What next for the Cairngorms Capercaillie Project? 

Two years have flown by since the Cairngorms Capercaillie Project began. The project’s ambition to secure a long-term future for capercaillie in the UK has never been more important with the species predicted to become extinct in the next 20 to 30 years unless more action is taken at scale and on all fronts.  

There are several fundamental issues facing the species, not least available habitat, predator management and human disturbance. The Cairngorms Capercaillie Project is particularly focused on the latter and is working with communities of interest and place across the National Park to enable more people to enjoy the area responsibly and in so doing, reduce disturbance to capercaillie. This has never been done at scale before and far from starting to wrap things up as the project enters its final year, the Cairngorms Capercaillie Project is scaling up work to deliver even more for capercaillie and people in the Cairngorms.  

The project has already … 

  • Enabled communities to deliver their own actions for capercaillie based on the views of over 2,700 people 
  • Engaged over 3,500 people through events and activities 
  • Secured the arrest of 1 individual for recklessly disturbing capercaillie  
  • Received over 3,300 hours of volunteer support  
  • Collected over 200 droppings to test the use of genetic material for monitoring  
  • Restored over 50 hectares of forest bog 
  • Created over 100 hectares of new woodland 
  • Delivered enhanced predator control over 7,000 hectares 
  • Marked or removed over 13,000 meters of fencing 
  • Allowed capercaillie to move freely over 360 hectares of forest by cutting heather 
  • Collected over 600 DNA samples to determine the genetic diversity of the UK capercaillie population 

The Cairngorms Capercaillie Project is a coming together of individuals, organisations and groups that collectively hold a range of views related to capercaillie, but our strength lies in the fact that we are all pulling in the same direction and over the next year, as we approach the end of the project, we will be pulling even harder.  

The project will be … 

  • Enabling communities to deliver more actions for capercaillie 
  • Helping the dog walking community to identify and deliver win-wins for capercaillie and dog owners  
  • Involving more volunteers 
  • Improving another 1,000 hectares of habitat  
  • Delivering more enhanced predator control in capercaillie breeding areas 
  • Identifying whether we need to expand the gene pool 
  • Learning from the Capercaillie Emergency Plan in Germany’s Black Forest 
  • Establishing whether droppings can be used to monitor vulnerable populations 
  • Informing new work to continue building a future for capercaillie as part of the Scottish Biodiversity Strategy 

We’re looking forward to the work that lies ahead and we are proud to be one part of the ongoing work for capercaillie across the Cairngorms; work which spans decades and is a truly collective effort. Individuals, organisations and project’s like ours continue to work hard for capercaillie, each in our own way, as the species remains in a perilous state and needs all our help. This ongoing need is not unusual when dealing with a highly vulnerable species and we are passionate about playing our part in addressing that need, and helping to secure a long-term future for capercaillie in the UK.
··········
Task instructions:
Continue the Cairngorms capercaillie project update past its final sentence.

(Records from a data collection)
··········
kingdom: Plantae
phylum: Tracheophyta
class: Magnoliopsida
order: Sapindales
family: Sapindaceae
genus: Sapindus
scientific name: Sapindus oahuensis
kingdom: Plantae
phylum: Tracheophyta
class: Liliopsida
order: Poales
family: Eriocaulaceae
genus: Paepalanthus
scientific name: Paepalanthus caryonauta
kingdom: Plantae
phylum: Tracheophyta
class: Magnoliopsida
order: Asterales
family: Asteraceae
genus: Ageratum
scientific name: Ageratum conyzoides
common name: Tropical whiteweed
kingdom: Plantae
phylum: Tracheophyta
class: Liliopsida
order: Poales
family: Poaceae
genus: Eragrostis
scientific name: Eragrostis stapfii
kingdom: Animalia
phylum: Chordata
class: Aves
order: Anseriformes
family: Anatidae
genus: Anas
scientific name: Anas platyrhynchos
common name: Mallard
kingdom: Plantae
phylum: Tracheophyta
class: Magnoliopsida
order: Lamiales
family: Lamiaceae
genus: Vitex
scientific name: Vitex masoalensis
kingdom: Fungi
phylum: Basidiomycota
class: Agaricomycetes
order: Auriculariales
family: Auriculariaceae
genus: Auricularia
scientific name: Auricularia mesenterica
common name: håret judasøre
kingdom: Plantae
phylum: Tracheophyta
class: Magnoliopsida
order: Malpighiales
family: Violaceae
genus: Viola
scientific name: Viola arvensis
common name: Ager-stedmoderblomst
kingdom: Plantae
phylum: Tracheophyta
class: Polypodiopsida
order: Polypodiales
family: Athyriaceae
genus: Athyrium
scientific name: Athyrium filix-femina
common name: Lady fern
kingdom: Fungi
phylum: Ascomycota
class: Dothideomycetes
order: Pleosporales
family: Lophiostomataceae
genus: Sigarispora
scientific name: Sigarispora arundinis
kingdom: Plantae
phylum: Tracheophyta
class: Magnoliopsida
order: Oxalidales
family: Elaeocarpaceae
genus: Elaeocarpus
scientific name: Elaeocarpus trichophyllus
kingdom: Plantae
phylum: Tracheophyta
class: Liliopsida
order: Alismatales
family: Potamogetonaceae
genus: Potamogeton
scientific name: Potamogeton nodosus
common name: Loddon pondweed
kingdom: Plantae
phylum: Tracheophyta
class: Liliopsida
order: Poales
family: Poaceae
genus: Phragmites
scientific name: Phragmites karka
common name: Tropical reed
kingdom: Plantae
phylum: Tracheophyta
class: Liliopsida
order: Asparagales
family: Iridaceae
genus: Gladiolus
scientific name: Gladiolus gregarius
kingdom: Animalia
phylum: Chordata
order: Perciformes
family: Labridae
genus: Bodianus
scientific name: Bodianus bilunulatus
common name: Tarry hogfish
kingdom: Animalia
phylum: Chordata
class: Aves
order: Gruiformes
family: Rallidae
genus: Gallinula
··········
Output for this task:
Thank you to everyone who has supported the project over the last two years. If you would like to get involved before the project ends, whether you are new to capercaillie conservation or you know the birds well, please do get in touch. 

Capercaillie, Tetrao urogallus, male displaying surrounded by hens on lek at sunrise, April

How does the project’s work fit in with national work for capercaillie?

The Capercaillie Framework set out a series of recommendations to help secure the long-term future of capercaillie in the UK. The Cairngorms Capercaillie Project was awarded funding from the National Lottery Heritage Fund to take forward some of the recommendations in the Framework related to population monitoring, habitat creation and enabling communities to play a part in reducing human disturbance.  

As the project does not therefore cover all the fundamental issues facing capercaillie there is currently a lot of additional work going on outside the project led by the Cairngorms National Park Authority and NatureScot.  

In February, a new report by the NatureScot Scientific Advisory Committee advised that the main factors driving poor productivity in the Scottish capercaillie population are a high loss of nests and young chicks and the two main reasons for this are increased levels of predation and human disturbance.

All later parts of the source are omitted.